I can feel him moving quite often, his head is down and ready to go. I'm really really looking forward to meeting my son. I hope labour and delivery go well, I'm trying to mentally prepare myself however I have no idea what to prepare for as far as the pain is concerned. I have a feeling I'll be taking advantage of the epidural that is offered.

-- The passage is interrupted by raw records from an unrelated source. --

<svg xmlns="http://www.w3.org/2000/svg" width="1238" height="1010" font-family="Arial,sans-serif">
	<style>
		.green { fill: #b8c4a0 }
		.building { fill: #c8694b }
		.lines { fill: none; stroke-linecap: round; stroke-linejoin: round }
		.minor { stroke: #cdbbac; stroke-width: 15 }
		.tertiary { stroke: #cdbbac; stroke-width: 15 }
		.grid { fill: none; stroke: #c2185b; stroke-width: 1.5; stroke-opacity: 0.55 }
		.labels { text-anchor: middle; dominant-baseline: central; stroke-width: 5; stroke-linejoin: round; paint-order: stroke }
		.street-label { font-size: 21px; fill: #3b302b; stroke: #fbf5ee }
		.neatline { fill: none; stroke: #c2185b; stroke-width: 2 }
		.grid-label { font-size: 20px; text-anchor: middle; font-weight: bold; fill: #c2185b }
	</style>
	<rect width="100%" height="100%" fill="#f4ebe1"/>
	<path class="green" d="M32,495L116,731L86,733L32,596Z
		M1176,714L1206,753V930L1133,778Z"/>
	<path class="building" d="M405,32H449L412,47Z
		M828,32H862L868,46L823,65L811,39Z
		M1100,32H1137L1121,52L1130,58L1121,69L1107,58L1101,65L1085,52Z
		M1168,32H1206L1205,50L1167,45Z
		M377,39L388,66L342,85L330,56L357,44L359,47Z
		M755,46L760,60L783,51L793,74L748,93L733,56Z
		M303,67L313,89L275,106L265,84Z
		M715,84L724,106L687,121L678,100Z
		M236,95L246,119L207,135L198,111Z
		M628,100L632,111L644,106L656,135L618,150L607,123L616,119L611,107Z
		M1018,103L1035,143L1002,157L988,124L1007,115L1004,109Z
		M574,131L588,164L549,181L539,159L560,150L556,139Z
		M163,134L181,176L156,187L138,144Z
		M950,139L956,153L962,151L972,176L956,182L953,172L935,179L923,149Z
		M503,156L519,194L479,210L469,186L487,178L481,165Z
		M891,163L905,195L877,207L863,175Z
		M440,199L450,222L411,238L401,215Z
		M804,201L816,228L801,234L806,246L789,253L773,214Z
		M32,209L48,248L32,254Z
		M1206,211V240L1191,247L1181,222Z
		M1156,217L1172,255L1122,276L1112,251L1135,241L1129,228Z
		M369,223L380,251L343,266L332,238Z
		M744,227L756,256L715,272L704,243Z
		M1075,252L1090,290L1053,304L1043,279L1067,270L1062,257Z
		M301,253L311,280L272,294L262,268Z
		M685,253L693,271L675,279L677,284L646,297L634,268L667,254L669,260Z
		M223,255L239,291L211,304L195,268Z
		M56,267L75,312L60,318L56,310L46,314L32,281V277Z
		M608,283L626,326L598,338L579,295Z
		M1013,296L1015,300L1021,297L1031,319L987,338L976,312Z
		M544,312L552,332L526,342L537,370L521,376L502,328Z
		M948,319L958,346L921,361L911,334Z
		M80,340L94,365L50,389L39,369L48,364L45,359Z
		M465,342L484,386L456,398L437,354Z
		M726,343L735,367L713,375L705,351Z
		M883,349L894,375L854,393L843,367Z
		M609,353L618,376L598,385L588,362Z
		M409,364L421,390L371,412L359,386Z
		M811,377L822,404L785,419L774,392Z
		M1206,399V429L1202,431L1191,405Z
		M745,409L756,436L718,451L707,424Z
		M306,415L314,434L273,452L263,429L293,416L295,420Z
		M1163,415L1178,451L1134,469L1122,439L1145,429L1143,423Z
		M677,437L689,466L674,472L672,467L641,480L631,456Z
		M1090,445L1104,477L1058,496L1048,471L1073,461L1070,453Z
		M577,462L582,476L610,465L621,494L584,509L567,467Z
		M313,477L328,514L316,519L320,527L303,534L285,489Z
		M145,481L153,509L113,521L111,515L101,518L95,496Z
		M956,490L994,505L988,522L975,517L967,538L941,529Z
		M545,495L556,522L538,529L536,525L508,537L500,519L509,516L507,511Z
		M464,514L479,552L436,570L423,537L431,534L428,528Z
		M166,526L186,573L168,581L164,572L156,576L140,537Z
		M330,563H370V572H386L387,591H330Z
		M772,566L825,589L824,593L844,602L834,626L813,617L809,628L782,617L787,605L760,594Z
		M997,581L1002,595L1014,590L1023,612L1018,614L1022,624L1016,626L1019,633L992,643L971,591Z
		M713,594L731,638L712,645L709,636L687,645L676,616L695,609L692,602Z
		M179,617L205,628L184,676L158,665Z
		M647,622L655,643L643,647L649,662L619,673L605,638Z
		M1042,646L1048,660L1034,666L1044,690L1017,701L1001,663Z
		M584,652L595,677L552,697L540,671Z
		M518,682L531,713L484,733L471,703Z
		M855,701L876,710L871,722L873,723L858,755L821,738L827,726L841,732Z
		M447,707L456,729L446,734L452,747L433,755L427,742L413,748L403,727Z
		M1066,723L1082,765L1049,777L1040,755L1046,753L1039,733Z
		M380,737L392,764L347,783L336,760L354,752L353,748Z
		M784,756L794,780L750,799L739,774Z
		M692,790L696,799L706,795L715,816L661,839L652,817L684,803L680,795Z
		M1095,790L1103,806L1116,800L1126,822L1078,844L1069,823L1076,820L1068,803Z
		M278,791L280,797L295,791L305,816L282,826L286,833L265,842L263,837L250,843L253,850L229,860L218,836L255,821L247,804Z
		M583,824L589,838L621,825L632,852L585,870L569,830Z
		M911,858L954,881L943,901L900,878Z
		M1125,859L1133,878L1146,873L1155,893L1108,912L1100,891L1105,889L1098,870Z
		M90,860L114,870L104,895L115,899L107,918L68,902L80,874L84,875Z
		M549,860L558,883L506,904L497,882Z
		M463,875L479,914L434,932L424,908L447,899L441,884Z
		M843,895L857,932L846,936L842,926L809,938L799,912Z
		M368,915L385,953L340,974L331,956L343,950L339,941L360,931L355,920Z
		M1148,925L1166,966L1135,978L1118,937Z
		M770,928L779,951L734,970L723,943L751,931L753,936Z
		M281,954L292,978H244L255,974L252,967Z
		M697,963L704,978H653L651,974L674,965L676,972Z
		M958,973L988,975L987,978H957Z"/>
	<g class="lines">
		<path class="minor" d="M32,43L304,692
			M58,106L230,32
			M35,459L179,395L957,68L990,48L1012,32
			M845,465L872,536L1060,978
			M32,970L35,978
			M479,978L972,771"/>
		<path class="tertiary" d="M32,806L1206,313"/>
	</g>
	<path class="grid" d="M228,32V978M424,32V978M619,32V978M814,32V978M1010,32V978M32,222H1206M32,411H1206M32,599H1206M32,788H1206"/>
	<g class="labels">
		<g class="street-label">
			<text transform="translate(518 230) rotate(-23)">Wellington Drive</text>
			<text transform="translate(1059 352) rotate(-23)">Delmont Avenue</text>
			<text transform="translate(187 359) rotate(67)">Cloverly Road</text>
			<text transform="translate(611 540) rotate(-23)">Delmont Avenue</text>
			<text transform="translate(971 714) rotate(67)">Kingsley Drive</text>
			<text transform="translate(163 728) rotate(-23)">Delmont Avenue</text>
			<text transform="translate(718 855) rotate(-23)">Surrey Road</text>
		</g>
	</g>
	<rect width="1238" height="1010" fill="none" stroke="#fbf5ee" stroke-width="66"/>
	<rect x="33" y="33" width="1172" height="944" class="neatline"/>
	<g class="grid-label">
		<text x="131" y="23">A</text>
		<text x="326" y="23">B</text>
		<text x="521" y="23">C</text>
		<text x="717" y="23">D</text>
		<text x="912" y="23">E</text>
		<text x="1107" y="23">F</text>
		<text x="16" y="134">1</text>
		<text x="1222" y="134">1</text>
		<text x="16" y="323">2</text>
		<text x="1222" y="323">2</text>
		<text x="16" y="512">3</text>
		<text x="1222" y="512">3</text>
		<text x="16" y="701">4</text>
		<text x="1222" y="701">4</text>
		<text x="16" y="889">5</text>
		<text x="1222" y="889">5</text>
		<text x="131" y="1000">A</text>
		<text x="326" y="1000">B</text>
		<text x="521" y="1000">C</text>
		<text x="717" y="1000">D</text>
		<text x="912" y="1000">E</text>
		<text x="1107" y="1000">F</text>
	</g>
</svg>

The hospital is great where we're delivering. I'm so glad to live in Canada where we have a fantastic health care system. The tour of the hospital has made me feel more comfortable..i'm so ready to have this baby!!
Okay..where's my baby???
Been over a week since my due date and still no baby. I'll be going into the hospital this weekend for an induction if he hasn't come by then. I've waited so long...9 long long months. Through 3 seasons..winter, spring and summer..I thought i'd have a baby by now. It's getting more and more frustrating as the days go by. For some reason he just doesn't want to come out. I'm getting nervous because I don't know how the induction is going to affect my body. I really don't want one. I want more in than anything in the world to go into labour naturally but as the weekend closes in i'm just not sure it's going to happen. I haven't tried anything to induce myself naturally except walking, lots of baby dancing (sex) and i've bounced alot on my birthing ball. I've been drinking raspberry leaf tea to strengthen my uterine muscles and to hopefully stimulate it to do something...anything. The last couple of weeks have dragged and dragged. I know I will soon have a baby in my arms, 4 more days at the most. I hope the 4 days go by quicky!
He's Here!!!
My son Cameron Gabriel was finally born September 28th at 12:36 am weighing in at 8 lbs 2 oz, 21 inches long, via c section. After going almost 2 weeks overdue I went in for an induction and the whole process took 24 hours. The gel they gave me didn't do much, I opened up a fingertip and that was about it. After getting the pitocin administered I went to 3 cm, stayed there, and then got stretched to 4 cm. My OB suggested I go without the epidural to make the pitocin more effective. Wow that was the most excrucitaing thing I have ever felt in my life. 3 hours of HARD labour I wasn't sure I could do it. I wanted so badly to rip the I.V out of my arm. After the contractions my boy's heart would dip b\c of the stress, he hated the idea of being evicted with the assistance of synthetic drugs. I was preparing myself to have a c section at that point. He hadn't dropped still and my OB said I could wait longer but he didn't think I was going to make any more progress. So a c section it was. I was so happy at the idea I was going to meet my son very soon I hadn't even thought of being nervous. The surgery went really really well, my OB took very good care of me. The insision looks like a long paper cut and it's hidden below my hairline. The pain is moderate but i'm able to move around and take care of my son which is great. He took to my breast quickly, and so far breast feeding has been a success! I'm so happy to finally have a son and begin motherhood. There's no other feeling like it in the world. Daddy has been a great help and we're all settling in and getting used to everything. I'm so happy I can finally begin the journey of motherhood.